Necromortosis, di Stefano Rossi

necromortosisQuando non ci sarà più posto all’inferno, i morti cammineranno sulla terra [G. Romero]

Necromortosis è una storia e la sua appendice, l’evento portante e un episodio indipendente da esso generato. Nella storia principale, a Never City, quella che doveva essere una normale consegna di una partita di stupefacenti è andata storta. È sparita la roba. Ja-Kwan e Martini sono incaricati dal boss di turno di recuperarla. Affrontano una “cavia”, assaggiatore ufficiale del gruppo, pronto a spararsi qualsiasi nuova sostanza per pochi spiccioli. Sospettato principe di aver tenuto la droga per sé. Che, prima di essere eliminato, indirizza i “recuperatori” verso il suo socio Pablo, nascosto in un manicomio abbandonato. Ovviamente, sinistro. La sorpresa che attende Ja-Kwan e Martini nel lugubre nascondiglio è però da brividi. Di paura. La partita che stanno cercando di recuperare non è semplice strumento di sballamento per annoiati. È un esperimento. E le cavie, molte questa volta, non saranno così “comprabili”. Tanto meno amichevoli.

L’appendice, “never city, never dead”, è il punto di vista di un sopravvissuto all’epidemia di necromortosis. Disperato. Solo. Troppo solo.

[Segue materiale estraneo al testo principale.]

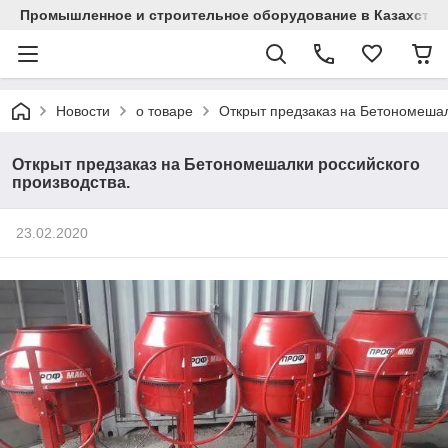
Промышленное и строительное оборудование в Казахстан
Новости
о товаре
Открыт предзаказ на Бетономешал
Открыт предзаказ на Бетономешалки российского
производства.
23.02.2020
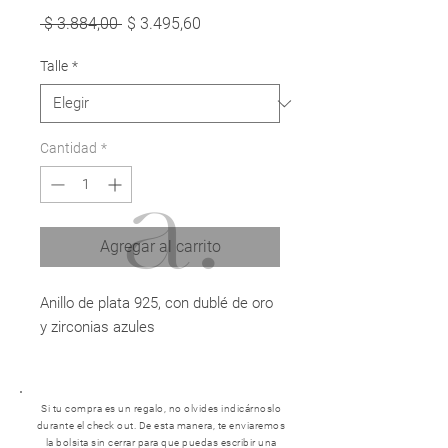
Precio
Precio
 $ 3.884,00 
$ 3.495,60
de
oferta
Talle
*
Cantidad
*
Agregar al carrito
Anillo de plata 925, con dublé de oro
y zirconias azules
Si tu compra es un regalo, no olvides indicárnoslo
durante el check out. De esta manera, te enviaremos
la bolsita sin cerrar para que puedas escribir una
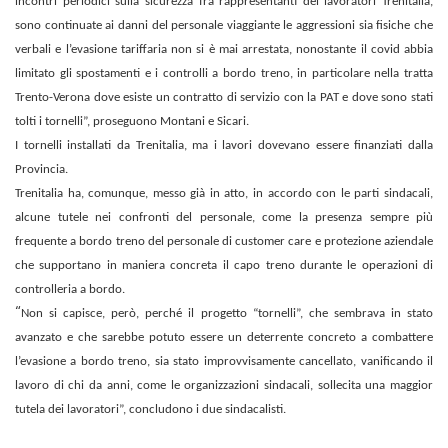
incontri periodici sulla sicurezza fra rappresentanti dei lavoratori Trenitalia,
sono continuate ai danni del personale viaggiante le aggressioni sia fisiche che
verbali e l’evasione tariffaria non si è mai arrestata, nonostante il covid abbia
limitato gli spostamenti e i controlli a bordo treno, in particolare nella tratta
Trento-Verona dove esiste un contratto di servizio con la PAT e dove sono stati
tolti i tornelli”, proseguono Montani e Sicari.
I tornelli installati da Trenitalia, ma i lavori dovevano essere finanziati dalla
Provincia.
Trenitalia ha, comunque, messo già in atto, in accordo con le parti sindacali,
alcune tutele nei confronti del personale, come la presenza sempre più
frequente a bordo treno del personale di customer care e protezione aziendale
che supportano in maniera concreta il capo treno durante le operazioni di
controlleria a bordo.
“
Non si capisce, però, perché il progetto “tornelli”, che sembrava in stato
avanzato e che sarebbe potuto essere un deterrente concreto a combattere
l’evasione a bordo treno, sia stato improvvisamente cancellato, vanificando il
lavoro di chi da anni, come le organizzazioni sindacali, sollecita una maggior
tutela dei lavoratori”, concludono i due sindacalisti.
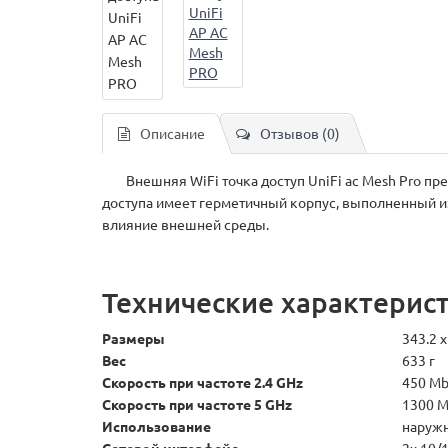
Описание
Отзывов (0)
Внешняя WiFi точка доступ UniFi ac Mesh Pro пред
доступа имеет герметичный корпус, выполненный и
влияние внешней среды.
Технические характерист
Размеры
343.2 x
Вес
633 г
Скорость при частоте 2.4 GHz
450 Mb
Скорость при частоте 5 GHz
1300 M
Использование
наруж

Stefano Rossi, già autore di 24 ore, si cimenta nuovamente in un racconto. Anzi, questa volta, uno e mezzo. E, purtroppo, la sua seconda prova non raggiunge il livello della prima. Soprattutto nel primo racconto. Intanto, manca originalità. Si ha una sensazione evidente di già visto e sentito. E viene a mancare quella tensione psicologica che caratterizzava l’opera precedente. Di cui ha perso molti pregi, mantenendone i difetti peculiari, dalla costruzione grossolana dei personaggi, alla scarsità di idee. La costruzione sintattica poi è un po’ azzardata, la scrittura piuttosto accidentata. E le pause. Mancano o, quando ci sono, paiono mal messe. Ci si trova davanti a un torrente che scorre senza argini, straripa disordinato. Ecco, disordine, è senza dubbio la sensazione che suscita la lettura. Unito a un inutile appesantimento, dovuto ai troppi richiami, alle troppe precisazioni. E i dialoghi? L’ispanico che si esprime in lingua a malapena, poi usa termini superscientifici tipo “assoni” o “collegamenti neuronali”. Poco credibile, direi.
Paradossalmente, meglio l’appendice. Che si basa su un’unica, sfolgorante idea. Resa in maniera perfetta, luminosa e dolorosa il giusto.

Il bilancio però purtroppo non può che essere negativo.